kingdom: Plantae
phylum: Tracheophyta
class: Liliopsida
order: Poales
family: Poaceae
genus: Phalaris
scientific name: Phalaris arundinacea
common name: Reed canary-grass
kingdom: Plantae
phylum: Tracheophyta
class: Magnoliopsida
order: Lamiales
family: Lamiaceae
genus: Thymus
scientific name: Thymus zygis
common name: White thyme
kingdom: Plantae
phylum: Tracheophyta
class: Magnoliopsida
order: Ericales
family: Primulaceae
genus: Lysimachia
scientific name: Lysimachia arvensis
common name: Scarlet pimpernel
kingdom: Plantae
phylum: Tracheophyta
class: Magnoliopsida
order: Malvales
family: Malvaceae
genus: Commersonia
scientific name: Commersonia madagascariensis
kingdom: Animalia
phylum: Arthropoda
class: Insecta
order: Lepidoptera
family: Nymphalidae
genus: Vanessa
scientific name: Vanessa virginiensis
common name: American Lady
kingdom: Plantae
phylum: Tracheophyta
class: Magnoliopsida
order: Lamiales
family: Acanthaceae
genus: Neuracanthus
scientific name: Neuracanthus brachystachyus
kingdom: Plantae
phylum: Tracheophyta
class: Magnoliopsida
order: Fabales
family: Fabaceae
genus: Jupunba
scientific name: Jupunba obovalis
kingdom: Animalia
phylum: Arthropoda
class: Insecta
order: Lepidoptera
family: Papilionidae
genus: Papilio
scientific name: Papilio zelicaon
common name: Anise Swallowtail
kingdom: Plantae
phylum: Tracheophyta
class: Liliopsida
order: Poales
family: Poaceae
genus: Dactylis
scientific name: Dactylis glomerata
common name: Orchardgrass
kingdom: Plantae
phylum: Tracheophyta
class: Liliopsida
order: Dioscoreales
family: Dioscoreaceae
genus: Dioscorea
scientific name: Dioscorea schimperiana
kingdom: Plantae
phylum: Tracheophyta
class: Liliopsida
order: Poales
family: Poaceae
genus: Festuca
━━━━
Task goal — State how many lines in the data above contain the word "family". Reply with the number alone.

Expected answer — 11